Scholars of scorpion constipation, synchronized duckling swimming, and moose crash test dummies all garnered awards at the 32nd Ig Nobel Prize ceremony. The humorous honors, which are given for “achievements that first make people LAUGH, and then THINK,” were awarded at a virtual ceremony Sept. 15. The satirical magazine Annals of Improbable Research produced the event, and its editor, Marc Abrahams, an authority on absurdity, served as master of ceremonies.
The Ig Nobel Committee did not award a Chemistry Prize this year, but the Medicine Prize went to a chemotherapy-related discovery. A team at the Medical University of Warsaw discovered that people taking the cancer drug melphalan reported that a common side effect of the treatment—irritation in the mouth known as oral mucositis—could be prevented if the patients slowly ate ice cream or popsicles during their melphalan infusions (Sci. Rep. 2021, DOI: 10.1038/s41598-021-02002-x).
The announcement of the Applied Cardiology Prize made our hearts skip a beat. A team led by researchers at Leiden University won “for seeking and finding evidence that when new romantic partners meet for the first time, and feel attracted to each other, their heart rates synchronize” (Nat. Hum. Behav. 2022, DOI: 10.1038/s41562-021-01197-3).
To escape predators, some types of scorpions will jettison their tails. The tails do not grow back, so the critters are no longer able to complete their digestive processes. They can survive without their tails for several months, albeit in a state of constipation. The University of São Paulo’s Solimary García-Hernández and Glauco Machado received this year’s Biology Prize for their study of how this constipation affects the scorpions’ ability to mate (Integr. Zool. 2021, DOI: 10.1111/1749-4877.12604).
Critters—arguably cuter ones—helped clinch the Physics Prize for Frank E. Fish of West Chester University and a team from the University of Strathclyde and Jiangsu University of Science and Technology. Working independently, these researchers won for “trying to understand how ducklings manage to swim in formation.” Frank’s work was published in the book Mechanics and Physiology of Animal Swimming (1994, pp. 193–204) and the other team’s work in the Journal of Fluid Mechanics (2021, DOI: 10.1017/jfm.2021.820). Water, not the ducks, are the fluid in question, in case you were wondering.
A larger critter inspired the work that won the Safety Engineering Prize. Magnus Gens claimed that honor for designing a moose-like crash test dummy for his 2001 master’s thesis.
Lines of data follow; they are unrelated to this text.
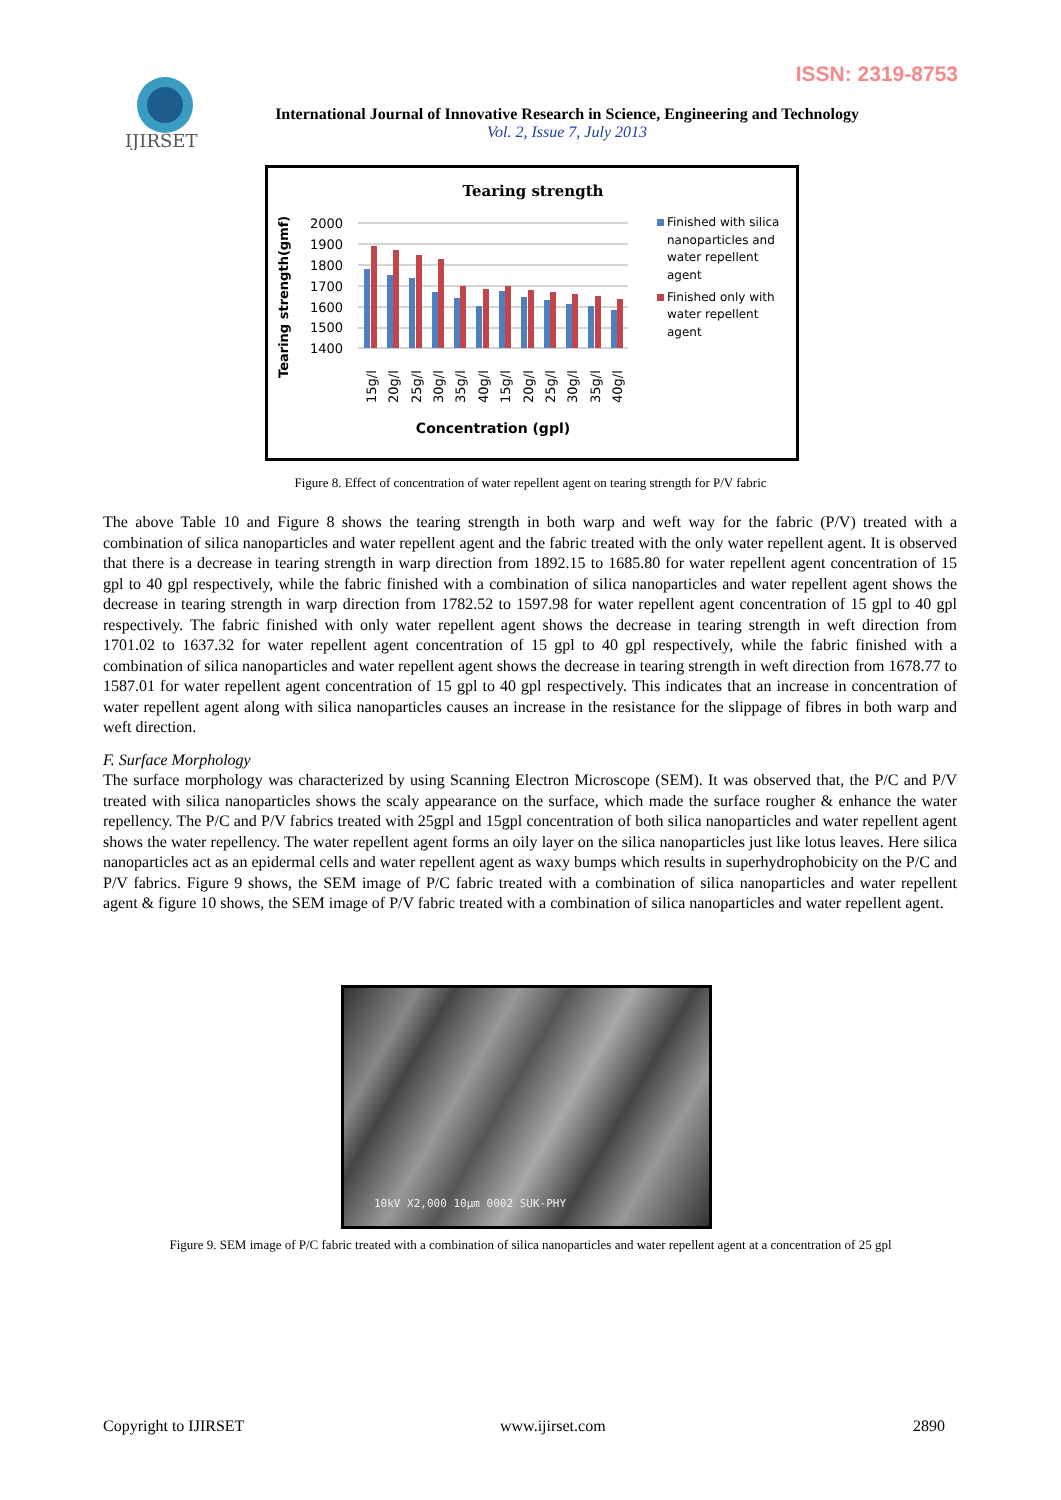ISSN: 2319-8753
IJIRSET
International Journal of Innovative Research in Science, Engineering and Technology
Vol. 2, Issue 7, July 2013
Tearing strength
Tearing strength(gmf)
2000
1900
1800
1700
1600
1500
1400
15g/l
20g/l
25g/l
30g/l
35g/l
40g/l
15g/l
20g/l
25g/l
30g/l
35g/l
40g/l
Concentration (gpl)
Finished with silica
nanoparticles and
water repellent
agent
Finished only with
water repellent
agent
Figure 8. Effect of concentration of water repellent agent on tearing strength for P/V fabric
The above Table 10 and Figure 8 shows the tearing strength in both warp and weft way for the fabric (P/V) treated with a combination of silica nanoparticles and water repellent agent and the fabric treated with the only water repellent agent. It is observed that there is a decrease in tearing strength in warp direction from 1892.15 to 1685.80 for water repellent agent concentration of 15 gpl to 40 gpl respectively, while the fabric finished with a combination of silica nanoparticles and water repellent agent shows the decrease in tearing strength in warp direction from 1782.52 to 1597.98 for water repellent agent concentration of 15 gpl to 40 gpl respectively. The fabric finished with only water repellent agent shows the decrease in tearing strength in weft direction from 1701.02 to 1637.32 for water repellent agent concentration of 15 gpl to 40 gpl respectively, while the fabric finished with a combination of silica nanoparticles and water repellent agent shows the decrease in tearing strength in weft direction from 1678.77 to 1587.01 for water repellent agent concentration of 15 gpl to 40 gpl respectively. This indicates that an increase in concentration of water repellent agent along with silica nanoparticles causes an increase in the resistance for the slippage of fibres in both warp and weft direction.
F. Surface Morphology
The surface morphology was characterized by using Scanning Electron Microscope (SEM). It was observed that, the P/C and P/V treated with silica nanoparticles shows the scaly appearance on the surface, which made the surface rougher & enhance the water repellency. The P/C and P/V fabrics treated with 25gpl and 15gpl concentration of both silica nanoparticles and water repellent agent shows the water repellency. The water repellent agent forms an oily layer on the silica nanoparticles just like lotus leaves. Here silica nanoparticles act as an epidermal cells and water repellent agent as waxy bumps which results in superhydrophobicity on the P/C and P/V fabrics. Figure 9 shows, the SEM image of P/C fabric treated with a combination of silica nanoparticles and water repellent agent & figure 10 shows, the SEM image of P/V fabric treated with a combination of silica nanoparticles and water repellent agent.
10kV X2,000 10µm 0002 SUK-PHY
Figure 9. SEM image of P/C fabric treated with a combination of silica nanoparticles and water repellent agent at a concentration of 25 gpl
Copyright to IJIRSET www.ijirset.com 2890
The thesis, naturally titled Moose Crash Test Dummy, has made quite an impact: versions of Gens’s dummy have been used in countless auto-safety tests in Sweden.
Overcoming a more common obstacle—a doorknob—inspired the winners of this year’s Engineering Prize. Research from the Chiba Institute of Technology took top honors “for trying to discover the most efficient way for people to use their fingers when turning a knob” (Bull. Jpn. Soc. Sci. Des. 1999, DOI: 10.11247/jssdj.45.69).
A team from the Massachusetts Institute of Technology and the University of Edinburgh took home the Literature Prize “for analyzing what makes legal documents unnecessarily difficult to understand” (Cognition 2022, DOI: 10.1016/j.cognition.2022.105070).
Say what you will about gossip, but research on this topic nabbed the 2022 Peace Prize. An international team claimed the honor “for developing an algorithm to help gossipers decide when to tell the truth and when to lie” (Phil. Trans. R. Soc. B 2021, DOI: 10.1098/rstb.2020.0300).
Many argue that merit is at the core of their success. But sometimes, a team from the University of Catania writes, “we are willing to admit that a certain degree of luck could also play a role.” Its examination of talent versus luck earned the team the Economics Prize “for explaining, mathematically, why success most often goes not to the most talented people, but instead to the luckiest” (Advs. Complex Syst. 2018, DOI: 10.1142/S0219525918500145).
Finally, Peter de Smet and Nicholas Hellmuth shared this year’s Art History Prize for their study “A Multidisciplinary Approach to Ritual Enema Scenes on Ancient Maya Pottery” (J. Ethnopharmacol. 1986, DOI: 10.1016/0378-8741(86)90091-7).
A recording of the Ig Nobel ceremony will be available at youtube.com/improbableresearch; National Public Radio’s Science Friday will air an edited recording of the ceremony Nov. 25, the day after US Thanksgiving.